November will bring me home to the U.S. Ours may be the most perilous election of 2024. Former President Donald Trump continues to claim falsely to have won the 2020 election, and brags about his 2021 insurrection aiming to prevent the certification of Joe Biden’s victory. Nevertheless, he is leading in the polls, using violent and bigoted rhetoric, and publicly pledging to arrest journalists, prosecute opponents, and bring “dictatorship” if he regains the world’s most powerful presidency.
The prospect of a dictator leading what used to be called the “free world” may test whether there is still a God who, as Otto von Bismarck is said to have remarked, “protects idiots, drunkards, children, and the United States of America.”
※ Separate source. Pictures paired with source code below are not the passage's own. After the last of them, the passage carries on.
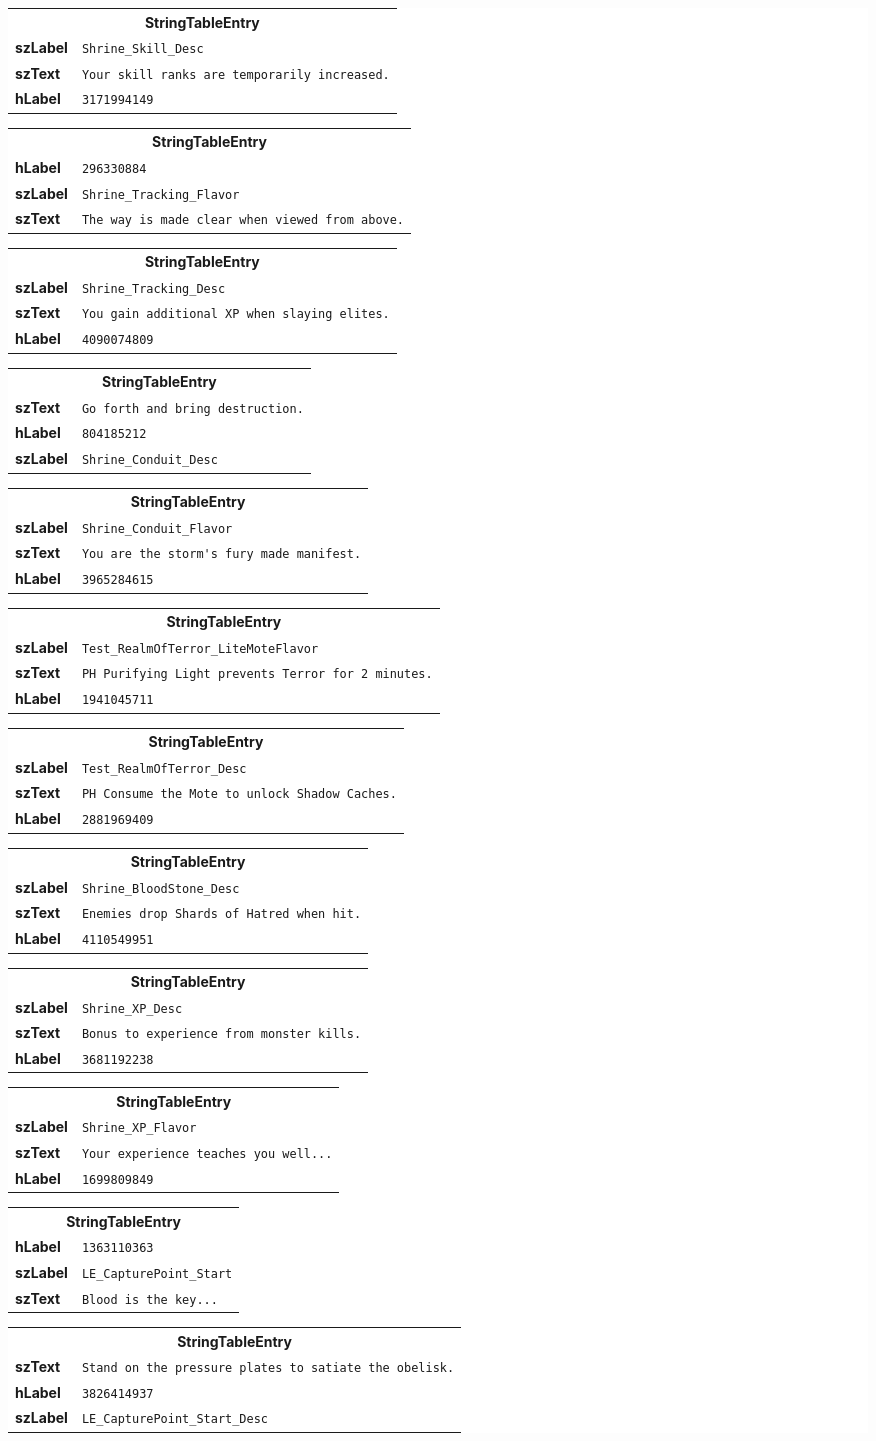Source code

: <table><tr><th colspan="100%">StringTableEntry</th></tr><tr><td><b>szLabel</b></td><td><code>Shrine_Skill_Desc</code></td></tr><tr><td><b>szText</b></td><td><code>Your skill ranks are temporarily increased.</code></td></tr><tr><td><b>hLabel</b></td><td><code>3171994149</code></td></tr></table>


<table><tr><th colspan="100%">StringTableEntry</th></tr><tr><td><b>hLabel</b></td><td><code>296330884</code></td></tr><tr><td><b>szLabel</b></td><td><code>Shrine_Tracking_Flavor</code></td></tr><tr><td><b>szText</b></td><td><code>The way is made clear when viewed from above.</code></td></tr></table>


<table><tr><th colspan="100%">StringTableEntry</th></tr><tr><td><b>szLabel</b></td><td><code>Shrine_Tracking_Desc</code></td></tr><tr><td><b>szText</b></td><td><code>You gain additional XP when slaying elites.</code></td></tr><tr><td><b>hLabel</b></td><td><code>4090074809</code></td></tr></table>


<table><tr><th colspan="100%">StringTableEntry</th></tr><tr><td><b>szText</b></td><td><code>Go forth and bring destruction.</code></td></tr><tr><td><b>hLabel</b></td><td><code>804185212</code></td></tr><tr><td><b>szLabel</b></td><td><code>Shrine_Conduit_Desc</code></td></tr></table>


<table><tr><th colspan="100%">StringTableEntry</th></tr><tr><td><b>szLabel</b></td><td><code>Shrine_Conduit_Flavor</code></td></tr><tr><td><b>szText</b></td><td><code>You are the storm's fury made manifest.</code></td></tr><tr><td><b>hLabel</b></td><td><code>3965284615</code></td></tr></table>


<table><tr><th colspan="100%">StringTableEntry</th></tr><tr><td><b>szLabel</b></td><td><code>Test_RealmOfTerror_LiteMoteFlavor</code></td></tr><tr><td><b>szText</b></td><td><code>PH Purifying Light prevents Terror for 2 minutes.</code></td></tr><tr><td><b>hLabel</b></td><td><code>1941045711</code></td></tr></table>


<table><tr><th colspan="100%">StringTableEntry</th></tr><tr><td><b>szLabel</b></td><td><code>Test_RealmOfTerror_Desc</code></td></tr><tr><td><b>szText</b></td><td><code>PH Consume the Mote to unlock Shadow Caches.</code></td></tr><tr><td><b>hLabel</b></td><td><code>2881969409</code></td></tr></table>


<table><tr><th colspan="100%">StringTableEntry</th></tr><tr><td><b>szLabel</b></td><td><code>Shrine_BloodStone_Desc</code></td></tr><tr><td><b>szText</b></td><td><code>Enemies drop Shards of Hatred when hit.</code></td></tr><tr><td><b>hLabel</b></td><td><code>4110549951</code></td></tr></table>


<table><tr><th colspan="100%">StringTableEntry</th></tr><tr><td><b>szLabel</b></td><td><code>Shrine_XP_Desc</code></td></tr><tr><td><b>szText</b></td><td><code>Bonus to experience from monster kills.</code></td></tr><tr><td><b>hLabel</b></td><td><code>3681192238</code></td></tr></table>


<table><tr><th colspan="100%">StringTableEntry</th></tr><tr><td><b>szLabel</b></td><td><code>Shrine_XP_Flavor</code></td></tr><tr><td><b>szText</b></td><td><code>Your experience teaches you well...</code></td></tr><tr><td><b>hLabel</b></td><td><code>1699809849</code></td></tr></table>


<table><tr><th colspan="100%">StringTableEntry</th></tr><tr><td><b>hLabel</b></td><td><code>1363110363</code></td></tr><tr><td><b>szLabel</b></td><td><code>LE_CapturePoint_Start</code></td></tr><tr><td><b>szText</b></td><td><code>Blood is the key...</code></td></tr></table>


<table><tr><th colspan="100%">StringTableEntry</th></tr><tr><td><b>szText</b></td><td><code>Stand on the pressure plates to satiate the obelisk.</code></td></tr><tr><td><b>hLabel</b></td><td><code>3826414937</code></td></tr><tr><td><b>szLabel</b></td><td><code>LE_CapturePoint_Start_Desc</code></td></tr></table>

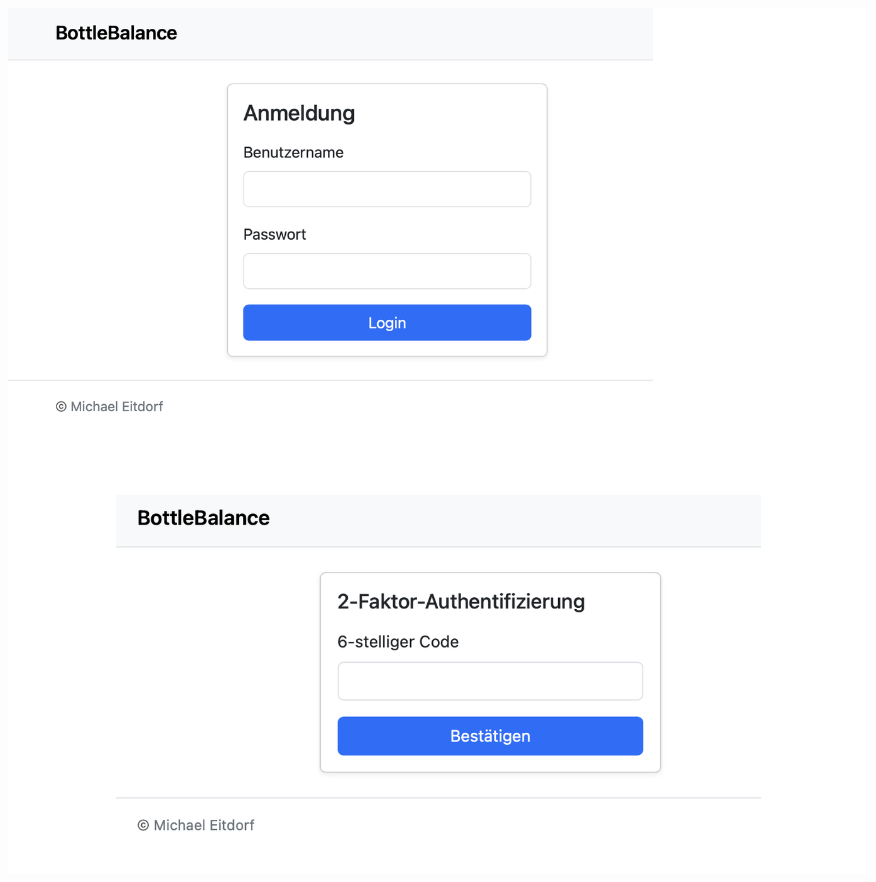   <img src="assets/screenshots/login.png" alt="BottleBalance Login" width="75%"/>
</p>
<p align="center">
  <img src="assets/screenshots/2fa.png" alt="BottleBalance 2FA" width="75%"/>
</p>
<p align="center">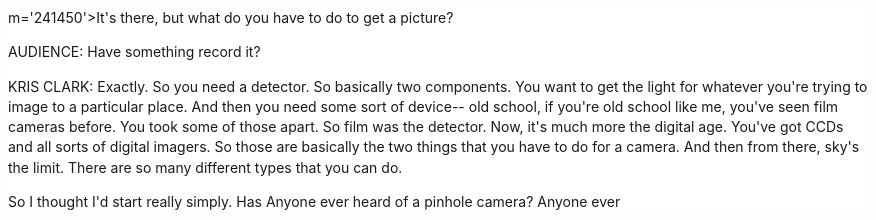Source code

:   m='241450'>It's</span> <span m='241680'>there,</span> <span
  m='242010'>but</span> <span m='242880'>what</span> <span m='242990'>do</span>
  <span m='243060'>you</span> <span m='243130'>have</span> <span
  m='243310'>to</span> <span m='243410'>do</span> <span m='243750'>to</span>
  <span m='243890'>get</span> <span m='244010'>a</span> <span
  m='244060'>picture?</span> </p><p><span m='245881'>AUDIENCE: Have</span> <span
  m='246328'>something</span> <span m='246775'>record it?</span> </p><p><span
  m='248120'>KRIS CLARK: Exactly.</span> <span m='249160'>So</span> <span
  m='249320'>you</span> <span m='249400'>need</span> <span m='249580'>a</span>
  <span m='249630'>detector.</span> <span m='250620'>So</span> <span
  m='251120'>basically</span> <span m='251470'>two</span> <span
  m='251620'>components.</span> <span m='252200'>You</span> <span
  m='252310'>want</span> <span m='252460'>to</span> <span m='252520'>get</span>
  <span m='252660'>the</span> <span m='252740'>light</span> <span
  m='253160'>for</span> <span m='253330'>whatever</span> <span
  m='253620'>you're</span> <span m='253740'>trying</span> <span
  m='253950'>to</span> <span m='254020'>image</span> <span m='254680'>to</span>
  <span m='254830'>a</span> <span m='254880'>particular</span> <span
  m='255310'>place.</span> <span m='256000'>And</span> <span
  m='256149'>then</span> <span m='256339'>you</span> <span
  m='256430'>need</span> <span m='256640'>some</span> <span
  m='256810'>sort</span> <span m='257060'>of</span> <span
  m='257130'>device--</span> <span m='258310'>old</span> <span
  m='258610'>school,</span> <span m='258899'>if</span> <span
  m='258990'>you're</span> <span m='259100'>old</span> <span
  m='259230'>school</span> <span m='259390'>like</span> <span
  m='259550'>me,</span> <span m='259769'>you've</span> <span
  m='259890'>seen</span> <span m='260149'>film</span> <span
  m='260410'>cameras</span> <span m='260779'>before.</span> <span
  m='261120'>You</span> <span m='261220'>took</span> <span
  m='261410'>some</span> <span m='261579'>of</span> <span
  m='261640'>those</span> <span m='261810'>apart.</span> <span
  m='262250'>So</span> <span m='262400'>film</span> <span m='262780'>was</span>
  <span m='262950'>the</span> <span m='263030'>detector.</span> <span
  m='263820'>Now,</span> <span m='264380'>it's</span> <span
  m='264500'>much</span> <span m='264760'>more</span> <span
  m='264980'>the</span> <span m='265040'>digital</span> <span
  m='265410'>age.</span> <span m='265870'>You've</span> <span
  m='265970'>got</span> <span m='266140'>CCDs</span> <span m='266690'>and</span>
  <span m='266810'>all</span> <span m='266910'>sorts</span> <span
  m='267150'>of</span> <span m='267240'>digital</span> <span
  m='267610'>imagers.</span> <span m='268600'>So</span> <span
  m='268750'>those</span> <span m='268930'>are</span> <span
  m='268990'>basically</span> <span m='269730'>the</span> <span
  m='269830'>two</span> <span m='270060'>things</span> <span
  m='270330'>that</span> <span m='270480'>you</span> <span
  m='270560'>have</span> <span m='270740'>to</span> <span m='270840'>do</span>
  <span m='270980'>for</span> <span m='271140'>a</span> <span
  m='271190'>camera.</span> <span m='271550'>And</span> <span
  m='271730'>then</span> <span m='271920'>from</span> <span
  m='272120'>there,</span> <span m='273090'>sky's</span> <span
  m='273420'>the</span> <span m='273480'>limit.</span> <span
  m='273810'>There</span> <span m='273820'>are</span> <span m='273860'>so</span>
  <span m='274040'>many</span> <span m='274210'>different</span> <span
  m='274760'>types</span> <span m='275090'>that</span> <span
  m='275240'>you</span> <span m='275300'>can</span> <span m='275490'>do.</span>
  </p><p><span m='276190'>So</span> <span m='276320'>I</span> <span
  m='276380'>thought</span> <span m='276570'>I'd</span> <span
  m='276690'>start</span> <span m='276950'>really</span> <span
  m='277230'>simply.</span> <span m='277960'>Has</span> <span
  m='278090'>Anyone</span> <span m='278320'>ever</span> <span
  m='278890'>heard</span> <span m='278970'>of</span> <span m='279050'>a</span>
  <span m='279110'>pinhole</span> <span m='279490'>camera?</span> <span
  m='280670'>Anyone</span> <span m='280980'>ever</span> <span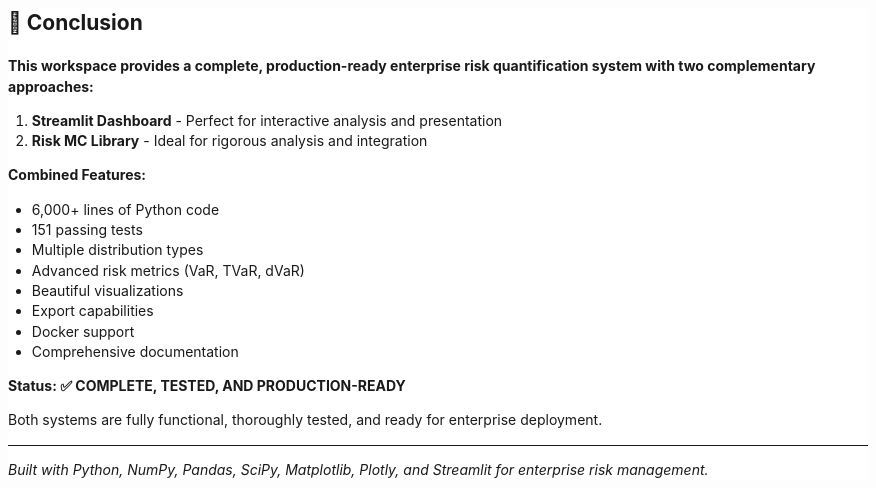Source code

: 
## 🎉 Conclusion

**This workspace provides a complete, production-ready enterprise risk quantification system with two complementary approaches:**

1. **Streamlit Dashboard** - Perfect for interactive analysis and presentation
2. **Risk MC Library** - Ideal for rigorous analysis and integration

**Combined Features:**
- 6,000+ lines of Python code
- 151 passing tests
- Multiple distribution types
- Advanced risk metrics (VaR, TVaR, dVaR)
- Beautiful visualizations
- Export capabilities
- Docker support
- Comprehensive documentation

**Status: ✅ COMPLETE, TESTED, AND PRODUCTION-READY**

Both systems are fully functional, thoroughly tested, and ready for enterprise deployment.

---

*Built with Python, NumPy, Pandas, SciPy, Matplotlib, Plotly, and Streamlit for enterprise risk management.*
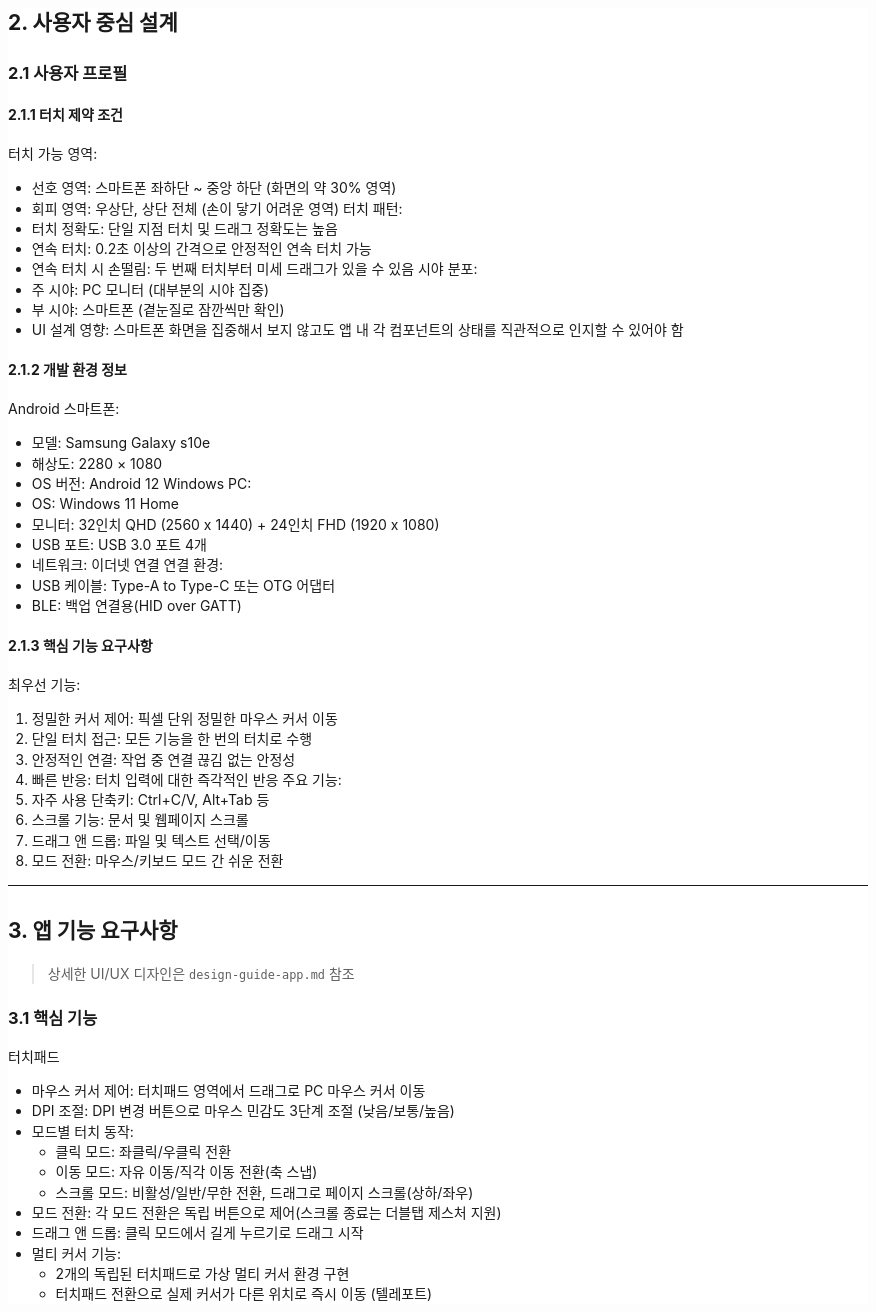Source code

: ## 2. 사용자 중심 설계

### 2.1 사용자 프로필

#### 2.1.1 터치 제약 조건
터치 가능 영역:
- 선호 영역: 스마트폰 좌하단 ~ 중앙 하단 (화면의 약 30% 영역)
- 회피 영역: 우상단, 상단 전체 (손이 닿기 어려운 영역)
터치 패턴:
- 터치 정확도: 단일 지점 터치 및 드래그 정확도는 높음
- 연속 터치: 0.2초 이상의 간격으로 안정적인 연속 터치 가능
- 연속 터치 시 손떨림: 두 번째 터치부터 미세 드래그가 있을 수 있음
시야 분포:
- 주 시야: PC 모니터 (대부분의 시야 집중)
- 부 시야: 스마트폰 (곁눈질로 잠깐씩만 확인)
- UI 설계 영향: 스마트폰 화면을 집중해서 보지 않고도 앱 내 각 컴포넌트의 상태를 직관적으로 인지할 수 있어야 함

#### 2.1.2 개발 환경 정보
Android 스마트폰:
- 모델: Samsung Galaxy s10e
- 해상도: 2280 × 1080
 - OS 버전: Android 12
Windows PC:
- OS: Windows 11 Home
- 모니터: 32인치 QHD (2560 x 1440) + 24인치 FHD (1920 x 1080)
- USB 포트: USB 3.0 포트 4개
- 네트워크: 이더넷 연결
연결 환경:
- USB 케이블: Type-A to Type-C 또는 OTG 어댑터
- BLE: 백업 연결용(HID over GATT)

#### 2.1.3 핵심 기능 요구사항
최우선 기능:
1. 정밀한 커서 제어: 픽셀 단위 정밀한 마우스 커서 이동
2. 단일 터치 접근: 모든 기능을 한 번의 터치로 수행
3. 안정적인 연결: 작업 중 연결 끊김 없는 안정성
4. 빠른 반응: 터치 입력에 대한 즉각적인 반응
주요 기능:
1. 자주 사용 단축키: Ctrl+C/V, Alt+Tab 등
2. 스크롤 기능: 문서 및 웹페이지 스크롤
3. 드래그 앤 드롭: 파일 및 텍스트 선택/이동
4. 모드 전환: 마우스/키보드 모드 간 쉬운 전환

---

## 3. 앱 기능 요구사항

> 상세한 UI/UX 디자인은 `design-guide-app.md` 참조

### 3.1 핵심 기능
터치패드
- 마우스 커서 제어: 터치패드 영역에서 드래그로 PC 마우스 커서 이동
- DPI 조절: DPI 변경 버튼으로 마우스 민감도 3단계 조절 (낮음/보통/높음)
- 모드별 터치 동작:
  - 클릭 모드: 좌클릭/우클릭 전환
  - 이동 모드: 자유 이동/직각 이동 전환(축 스냅)
  - 스크롤 모드: 비활성/일반/무한 전환, 드래그로 페이지 스크롤(상하/좌우)
- 모드 전환: 각 모드 전환은 독립 버튼으로 제어(스크롤 종료는 더블탭 제스처 지원)
- 드래그 앤 드롭: 클릭 모드에서 길게 누르기로 드래그 시작
- 멀티 커서 기능:
  - 2개의 독립된 터치패드로 가상 멀티 커서 환경 구현
  - 터치패드 전환으로 실제 커서가 다른 위치로 즉시 이동 (텔레포트)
By year’s end, those earthlings who have paid attention to all this may feel as though they’ve lived through one long global election. After seeing all the ugliness of electoral democracy, they may start wondering if there is a better way.
If they do, they might take a look at the growing global movement to establish governing assemblies of everyday people, chosen by lottery, as an alternative to bodies of elected officials.
They might also start rethinking the nation-state itself. Most people on this planet disapprove of their politicians, institutions, and their national governments. In our times, nation-states simultaneously seem too small to address planetary challenges like climate change, pandemics, and war, and too big and distant to meet the needs of local communities.
If the point of democracy is to solve our problems, then national elections—of the various types filling the 2024 calendar—may come to seem beside the point. And 2024 might serve as the beginning of a global search for new tools of democratic decision-making that give us more power to govern our local communities and our world.